Цитируемый текст ->
>>>

Вот, может быть, нить Ариадны в этом сомнамбулическом и исступленном городе. Здесь познаешь иллюзорные преимущества этой странной скуки. Чтобы спастись, нужно сказать «да» Минотавру. Это древняя и благая премудрость. Над молчаливым морем у подножия красных скал следует сохранять равновесие, находясь на равном расстоянии от двух массивных мысов, омываемых справа и слева прозрачной водой. В прерывистом дыхании сторожевого корабля, который ползет по водам открытого моря, омытый ослепительным светом, отчетливо слышится приглушенный зов нечеловеческих, бьющих через край гремучих сил: прощание Минотавра.

<<<

Строки набора данных ->
>>>

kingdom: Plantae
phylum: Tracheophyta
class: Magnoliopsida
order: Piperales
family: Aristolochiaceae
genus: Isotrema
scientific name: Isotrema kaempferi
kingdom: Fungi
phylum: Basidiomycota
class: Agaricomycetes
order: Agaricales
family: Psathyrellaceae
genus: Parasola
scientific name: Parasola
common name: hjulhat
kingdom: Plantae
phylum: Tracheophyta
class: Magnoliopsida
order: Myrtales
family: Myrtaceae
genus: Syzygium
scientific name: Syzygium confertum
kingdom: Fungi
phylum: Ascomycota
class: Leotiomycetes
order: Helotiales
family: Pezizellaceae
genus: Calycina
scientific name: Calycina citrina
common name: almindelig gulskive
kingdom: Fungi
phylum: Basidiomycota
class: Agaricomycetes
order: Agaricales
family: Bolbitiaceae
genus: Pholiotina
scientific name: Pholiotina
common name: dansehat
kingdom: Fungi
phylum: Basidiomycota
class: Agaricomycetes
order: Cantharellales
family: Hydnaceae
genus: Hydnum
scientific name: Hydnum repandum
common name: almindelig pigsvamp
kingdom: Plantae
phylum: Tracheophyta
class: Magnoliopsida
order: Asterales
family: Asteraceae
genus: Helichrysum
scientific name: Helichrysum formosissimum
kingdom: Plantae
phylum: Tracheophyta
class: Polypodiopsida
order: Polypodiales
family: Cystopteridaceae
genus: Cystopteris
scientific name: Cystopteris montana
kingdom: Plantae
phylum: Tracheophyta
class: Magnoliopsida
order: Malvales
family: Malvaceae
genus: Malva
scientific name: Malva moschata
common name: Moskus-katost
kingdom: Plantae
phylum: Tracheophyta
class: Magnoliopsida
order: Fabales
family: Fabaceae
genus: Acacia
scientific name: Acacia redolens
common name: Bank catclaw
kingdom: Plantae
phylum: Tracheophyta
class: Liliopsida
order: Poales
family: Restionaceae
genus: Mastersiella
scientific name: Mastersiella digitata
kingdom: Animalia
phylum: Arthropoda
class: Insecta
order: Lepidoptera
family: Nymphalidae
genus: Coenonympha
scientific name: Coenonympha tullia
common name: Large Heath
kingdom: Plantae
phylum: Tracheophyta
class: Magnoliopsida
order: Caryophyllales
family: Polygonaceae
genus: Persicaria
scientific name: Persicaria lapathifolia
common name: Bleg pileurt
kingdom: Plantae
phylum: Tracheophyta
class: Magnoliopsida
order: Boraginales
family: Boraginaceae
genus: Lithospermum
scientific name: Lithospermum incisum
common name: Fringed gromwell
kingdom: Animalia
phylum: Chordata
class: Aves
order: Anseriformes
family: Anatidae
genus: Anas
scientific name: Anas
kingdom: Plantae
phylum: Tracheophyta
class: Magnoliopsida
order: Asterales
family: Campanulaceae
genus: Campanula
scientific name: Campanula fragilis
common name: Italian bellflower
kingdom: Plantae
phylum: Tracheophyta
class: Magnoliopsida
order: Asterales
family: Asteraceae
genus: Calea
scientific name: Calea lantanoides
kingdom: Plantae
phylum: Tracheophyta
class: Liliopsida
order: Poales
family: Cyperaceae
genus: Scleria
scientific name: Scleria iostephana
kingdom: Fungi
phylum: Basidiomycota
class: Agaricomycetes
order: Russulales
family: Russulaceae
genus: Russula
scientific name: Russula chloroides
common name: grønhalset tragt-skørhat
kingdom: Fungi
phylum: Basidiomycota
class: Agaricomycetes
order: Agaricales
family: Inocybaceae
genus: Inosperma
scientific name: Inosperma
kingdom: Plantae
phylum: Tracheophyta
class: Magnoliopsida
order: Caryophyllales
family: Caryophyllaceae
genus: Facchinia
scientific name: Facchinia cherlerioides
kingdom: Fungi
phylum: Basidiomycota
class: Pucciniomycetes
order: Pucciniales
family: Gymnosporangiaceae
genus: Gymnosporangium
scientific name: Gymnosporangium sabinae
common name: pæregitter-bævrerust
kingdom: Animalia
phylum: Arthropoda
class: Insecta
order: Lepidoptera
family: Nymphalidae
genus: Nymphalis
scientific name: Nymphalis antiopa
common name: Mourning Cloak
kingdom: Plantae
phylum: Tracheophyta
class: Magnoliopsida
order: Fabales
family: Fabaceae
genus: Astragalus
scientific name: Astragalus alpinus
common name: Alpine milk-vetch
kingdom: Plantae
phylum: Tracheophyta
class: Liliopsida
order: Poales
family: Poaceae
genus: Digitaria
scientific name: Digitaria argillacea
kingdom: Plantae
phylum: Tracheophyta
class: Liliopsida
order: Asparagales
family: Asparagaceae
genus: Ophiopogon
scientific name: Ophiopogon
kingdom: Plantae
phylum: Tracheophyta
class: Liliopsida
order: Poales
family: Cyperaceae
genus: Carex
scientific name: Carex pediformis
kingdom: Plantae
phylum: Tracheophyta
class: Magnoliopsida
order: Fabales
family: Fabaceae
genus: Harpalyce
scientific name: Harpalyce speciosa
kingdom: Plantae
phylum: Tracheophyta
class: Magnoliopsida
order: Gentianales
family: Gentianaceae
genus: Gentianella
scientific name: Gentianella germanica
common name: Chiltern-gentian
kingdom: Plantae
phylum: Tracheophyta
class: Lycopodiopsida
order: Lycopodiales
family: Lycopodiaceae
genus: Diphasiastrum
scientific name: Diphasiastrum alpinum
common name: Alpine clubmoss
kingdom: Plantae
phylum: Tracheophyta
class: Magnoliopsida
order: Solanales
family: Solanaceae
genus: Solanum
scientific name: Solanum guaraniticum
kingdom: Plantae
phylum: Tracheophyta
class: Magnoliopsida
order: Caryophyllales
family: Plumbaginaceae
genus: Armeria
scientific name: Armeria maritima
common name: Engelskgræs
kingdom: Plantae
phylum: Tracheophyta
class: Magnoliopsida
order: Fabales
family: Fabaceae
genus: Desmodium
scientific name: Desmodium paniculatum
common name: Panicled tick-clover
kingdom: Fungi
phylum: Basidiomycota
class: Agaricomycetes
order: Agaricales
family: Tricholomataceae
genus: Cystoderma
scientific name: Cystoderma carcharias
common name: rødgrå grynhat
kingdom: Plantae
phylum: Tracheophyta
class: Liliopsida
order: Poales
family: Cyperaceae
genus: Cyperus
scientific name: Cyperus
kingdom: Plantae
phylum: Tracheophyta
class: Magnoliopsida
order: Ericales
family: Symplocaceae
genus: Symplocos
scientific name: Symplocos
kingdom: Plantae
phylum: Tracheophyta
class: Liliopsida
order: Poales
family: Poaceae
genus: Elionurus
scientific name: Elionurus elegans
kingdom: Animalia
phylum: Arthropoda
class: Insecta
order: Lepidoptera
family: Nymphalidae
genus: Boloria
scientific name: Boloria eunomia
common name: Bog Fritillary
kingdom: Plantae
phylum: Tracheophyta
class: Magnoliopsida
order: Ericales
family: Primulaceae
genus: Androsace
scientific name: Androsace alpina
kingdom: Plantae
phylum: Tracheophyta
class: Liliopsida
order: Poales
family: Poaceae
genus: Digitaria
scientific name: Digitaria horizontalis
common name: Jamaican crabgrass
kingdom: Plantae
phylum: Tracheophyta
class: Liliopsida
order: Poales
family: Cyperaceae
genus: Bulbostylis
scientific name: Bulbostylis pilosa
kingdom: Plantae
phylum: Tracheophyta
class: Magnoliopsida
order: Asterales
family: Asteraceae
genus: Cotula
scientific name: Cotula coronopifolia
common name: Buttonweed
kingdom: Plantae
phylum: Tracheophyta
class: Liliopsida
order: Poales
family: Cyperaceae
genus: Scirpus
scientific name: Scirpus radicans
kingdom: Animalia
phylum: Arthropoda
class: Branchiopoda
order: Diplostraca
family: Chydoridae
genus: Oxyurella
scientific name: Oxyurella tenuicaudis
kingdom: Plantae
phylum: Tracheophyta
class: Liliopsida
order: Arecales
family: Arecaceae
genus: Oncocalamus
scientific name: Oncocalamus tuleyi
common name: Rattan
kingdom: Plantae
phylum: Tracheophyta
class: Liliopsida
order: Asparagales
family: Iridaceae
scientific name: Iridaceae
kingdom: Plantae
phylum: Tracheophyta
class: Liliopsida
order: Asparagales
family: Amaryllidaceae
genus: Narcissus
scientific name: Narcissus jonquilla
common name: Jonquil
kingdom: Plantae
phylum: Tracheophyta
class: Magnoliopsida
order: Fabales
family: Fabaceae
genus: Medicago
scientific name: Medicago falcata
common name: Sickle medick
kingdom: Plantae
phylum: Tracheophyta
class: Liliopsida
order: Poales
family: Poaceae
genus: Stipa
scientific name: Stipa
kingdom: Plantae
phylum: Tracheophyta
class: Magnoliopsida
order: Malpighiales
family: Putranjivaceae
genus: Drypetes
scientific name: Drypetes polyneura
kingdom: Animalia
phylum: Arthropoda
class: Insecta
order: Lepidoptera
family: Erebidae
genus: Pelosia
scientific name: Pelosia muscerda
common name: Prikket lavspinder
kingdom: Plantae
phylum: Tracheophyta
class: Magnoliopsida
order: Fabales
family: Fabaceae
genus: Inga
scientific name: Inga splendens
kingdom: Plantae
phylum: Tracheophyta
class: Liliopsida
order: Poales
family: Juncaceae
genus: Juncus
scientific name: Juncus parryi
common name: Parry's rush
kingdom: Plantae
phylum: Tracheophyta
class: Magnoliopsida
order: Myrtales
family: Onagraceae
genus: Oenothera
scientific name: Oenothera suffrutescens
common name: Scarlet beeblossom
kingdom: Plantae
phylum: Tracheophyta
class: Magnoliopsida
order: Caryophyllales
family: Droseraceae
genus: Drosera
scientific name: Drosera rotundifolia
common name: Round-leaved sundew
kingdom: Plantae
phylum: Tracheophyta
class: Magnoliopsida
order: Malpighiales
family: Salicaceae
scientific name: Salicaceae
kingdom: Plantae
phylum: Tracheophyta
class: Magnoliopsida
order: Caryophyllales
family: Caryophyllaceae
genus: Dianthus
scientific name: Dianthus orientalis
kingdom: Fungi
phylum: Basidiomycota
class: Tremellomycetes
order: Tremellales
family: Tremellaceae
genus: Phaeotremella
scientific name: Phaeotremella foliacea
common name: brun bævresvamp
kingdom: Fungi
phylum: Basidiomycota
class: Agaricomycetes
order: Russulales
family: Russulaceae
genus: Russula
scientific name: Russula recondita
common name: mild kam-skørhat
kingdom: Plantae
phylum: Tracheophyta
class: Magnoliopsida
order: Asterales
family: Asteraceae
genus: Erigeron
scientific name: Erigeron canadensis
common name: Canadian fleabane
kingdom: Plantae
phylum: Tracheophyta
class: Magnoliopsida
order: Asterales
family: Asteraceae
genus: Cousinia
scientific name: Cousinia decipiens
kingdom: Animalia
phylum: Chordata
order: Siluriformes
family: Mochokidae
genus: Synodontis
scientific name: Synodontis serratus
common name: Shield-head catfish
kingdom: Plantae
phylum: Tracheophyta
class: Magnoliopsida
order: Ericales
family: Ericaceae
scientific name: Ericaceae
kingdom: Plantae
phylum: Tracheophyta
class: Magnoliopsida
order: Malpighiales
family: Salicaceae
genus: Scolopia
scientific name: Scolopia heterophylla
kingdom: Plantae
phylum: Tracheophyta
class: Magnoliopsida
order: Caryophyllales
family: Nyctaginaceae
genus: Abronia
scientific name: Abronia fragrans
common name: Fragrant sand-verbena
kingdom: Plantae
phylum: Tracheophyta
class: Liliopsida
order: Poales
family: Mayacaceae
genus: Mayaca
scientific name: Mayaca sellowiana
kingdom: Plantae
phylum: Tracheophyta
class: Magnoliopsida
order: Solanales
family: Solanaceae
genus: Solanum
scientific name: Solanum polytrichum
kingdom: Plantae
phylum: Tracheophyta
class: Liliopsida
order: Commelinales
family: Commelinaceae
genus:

<<<

Задания для выполнения ->
(a) Повторите фрагмент отрывка о Минотавре, начиная со слов «Вот, может быть, нить» и заканчивая словами «сил: прощание Минотавра.».
(b) Продолжите отрывок о Минотавре, начав сразу после его последнего предложения.

Ответы ниже ->
(a)
Вот, может быть, нить Ариадны в этом сомнамбулическом и исступленном городе. Здесь познаешь иллюзорные преимущества этой странной скуки. Чтобы спастись, нужно сказать «да» Минотавру. Это древняя и благая премудрость. Над молчаливым морем у подножия красных скал следует сохранять равновесие, находясь на равном расстоянии от двух массивных мысов, омываемых справа и слева прозрачной водой. В прерывистом дыхании сторожевого корабля, который ползет по водам открытого моря, омытый ослепительным светом, отчетливо слышится приглушенный зов нечеловеческих, бьющих через край гремучих сил: прощание Минотавра.

(b)
Полдень – это день в нерешительности. Исполнив ритуал, путешественник получает в награду за свое избавление маленький камень, сухой и нежный, как цветок асфоделя, сорванный им на скале. Для вновь посвященного нести целый мир не тяжелее, чем этот камень. Задача Атланта легка, достаточно выбрать свой час. Тогда понимаешь, что на час, на месяц, на год эти берега могут открыться для свободы. Они принимают, вперемешку и не глядя на них, монаха, чиновника или завоевателя. Бывают дни, когда ожидаешь встретить на улицах Орана Декарта или Цезаря Борджиа. Этого не случилось. Но кому-то, возможно, повезет больше. Великое деяние, великое творчество, медитация некогда требовали уединения в песках или монастыре. Там бодрствовали ночами накануне борений духа. Где же теперь их отпразднуешь лучше, чем в суете большего города, надолго погруженного в бездушную красоту?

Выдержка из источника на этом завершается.